The CRO shared details of its collaboration with the institutional review board (IRB) and institutional biosafety committee (IBC) services firm this month, explaining that sponsors demand for faster clinical processes was the prompt for the accord.

“Sponsors expected approvals and turnaround times at warp speed without sacrificing safety, quality, and oversight so they could turn study data over to the Food and Drug Administration (FDA) as quickly as possible.

“The COVID-19 pandemic forced IQVIA to reimagine what was possible as it became clear traditional timelines would not be sufficient to move the new COVID vaccines through clinical trials and to the public at warp speed.”

Tech challenges

The fact mRNA vaccines are a relatively new technology was also a challenge because, under NIH guidelines on research involving recombinant or synthetic nucleic acid molecules, such vaccines much be reviewed by an independent biosafety committee (IBC).

These requirements prompted the Advarra partnership according to IQVIA, which wrote it “needed to work with an IRB and IBC partner who could accelerate review times so the COVID vaccine trial sites could progress through site selection, IRB/IBC submission, approval, drug shipment, and complete site initiation visits in record time.”
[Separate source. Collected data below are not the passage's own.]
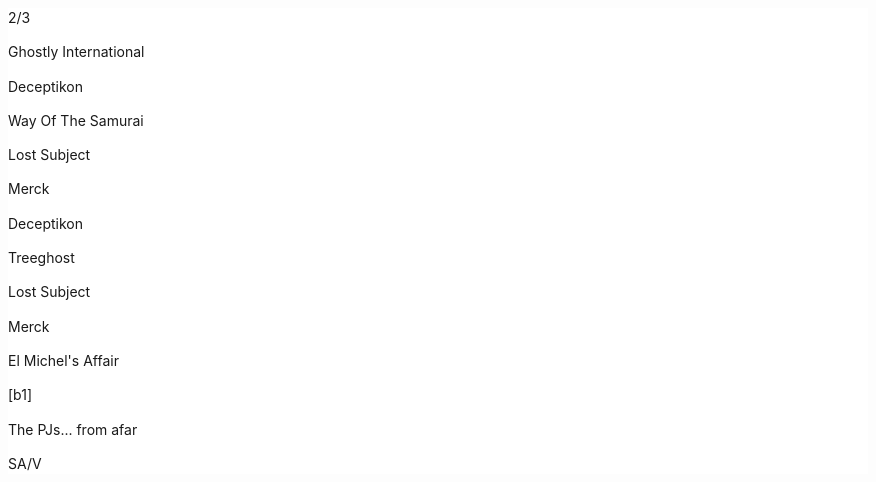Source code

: 2/3

Ghostly International

Deceptikon

Way Of The Samurai

Lost Subject

Merck

Deceptikon

Treeghost

Lost Subject

Merck

El Michel's Affair

\[b1\]

The PJs... from afar

SA/V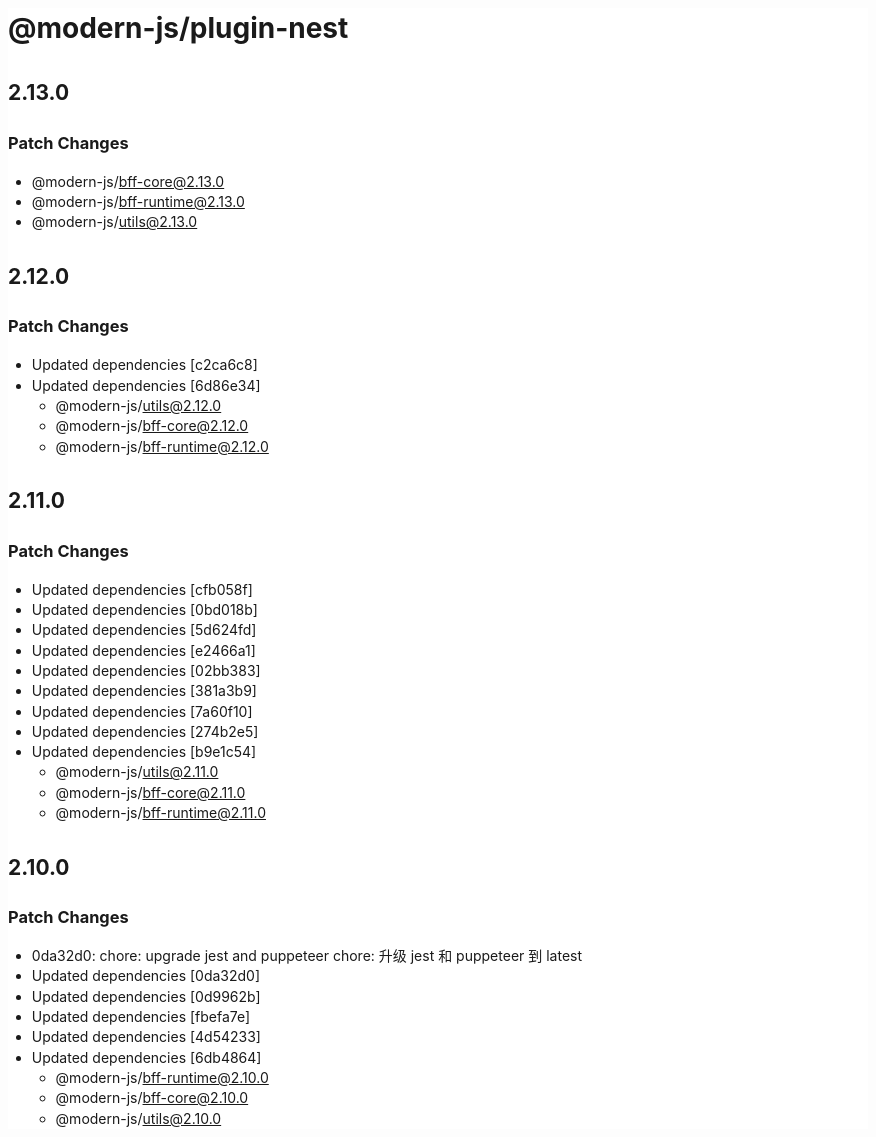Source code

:# @modern-js/plugin-nest

## 2.13.0

### Patch Changes

- @modern-js/bff-core@2.13.0
- @modern-js/bff-runtime@2.13.0
- @modern-js/utils@2.13.0

## 2.12.0

### Patch Changes

- Updated dependencies [c2ca6c8]
- Updated dependencies [6d86e34]
  - @modern-js/utils@2.12.0
  - @modern-js/bff-core@2.12.0
  - @modern-js/bff-runtime@2.12.0

## 2.11.0

### Patch Changes

- Updated dependencies [cfb058f]
- Updated dependencies [0bd018b]
- Updated dependencies [5d624fd]
- Updated dependencies [e2466a1]
- Updated dependencies [02bb383]
- Updated dependencies [381a3b9]
- Updated dependencies [7a60f10]
- Updated dependencies [274b2e5]
- Updated dependencies [b9e1c54]
  - @modern-js/utils@2.11.0
  - @modern-js/bff-core@2.11.0
  - @modern-js/bff-runtime@2.11.0

## 2.10.0

### Patch Changes

- 0da32d0: chore: upgrade jest and puppeteer
  chore: 升级 jest 和 puppeteer 到 latest
- Updated dependencies [0da32d0]
- Updated dependencies [0d9962b]
- Updated dependencies [fbefa7e]
- Updated dependencies [4d54233]
- Updated dependencies [6db4864]
  - @modern-js/bff-runtime@2.10.0
  - @modern-js/bff-core@2.10.0
  - @modern-js/utils@2.10.0
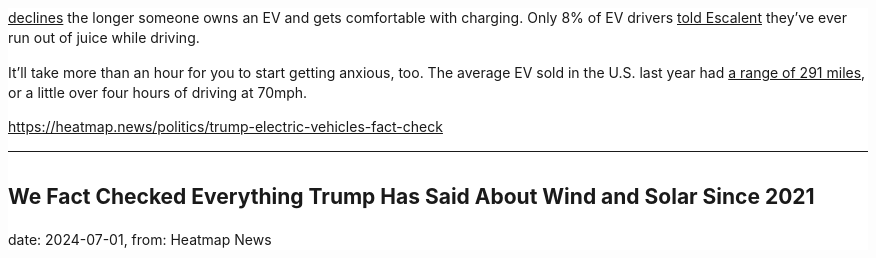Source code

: <a href="https://www.cbtnews.com/survey-reveals-ev-range-anxiety-declines-with-ownership-experience-despite-initial-fears/" rel="noopener noreferrer" target="_blank">declines</a> the longer someone owns an EV and gets comfortable with charging. Only 8% of EV drivers <a href="https://escalent.co/blog/range-anxiety-in-the-rearview-mirror-for-majority-of-ev-owners/" rel="noopener noreferrer" target="_blank">told Escalent</a> they’ve ever run out of juice while driving.</p><p>It’ll take more than an hour for you to start getting anxious, too. The average EV sold in the U.S. last year had <a href="https://www.bloomberg.com/news/articles/2023-03-09/average-range-for-us-electric-cars-reached-a-record-291-miles" rel="noopener noreferrer" target="_blank">a range of 291 miles</a>, or a little over four hours of driving at 70mph.</p> 

<https://heatmap.news/politics/trump-electric-vehicles-fact-check>

---

## We Fact Checked Everything Trump Has Said About Wind and Solar Since 2021

date: 2024-07-01, from: Heatmap News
Another challenge was the need to include clinical sites that had little experience trialing such projects according to IQVIA, which cited Advarra’s involvement as key to addressing this issue.

“Many sites were new to research using genetically engineered compounds, and needed education on the IBC process and product handling standard operating procedures (SOPs).

“The IRB and IBC partner also needed to work directly with the IQVIA site activation teams to coordinate all reviews, so first patient/first visit at each site could occur rapidly after the site initiation visit (SIV) was complete.”

Results

And partnering had the desired effect according to IQVIA, which said that average IBC approval timelines were reduced to under 2 working days.

Similarly IQVIA said that trials sites averaged 78% faster approval than non-COVID sites and activated sites to “ready to enroll” 71% faster than non-COVID sites, with patients enrolled the same day as site activation.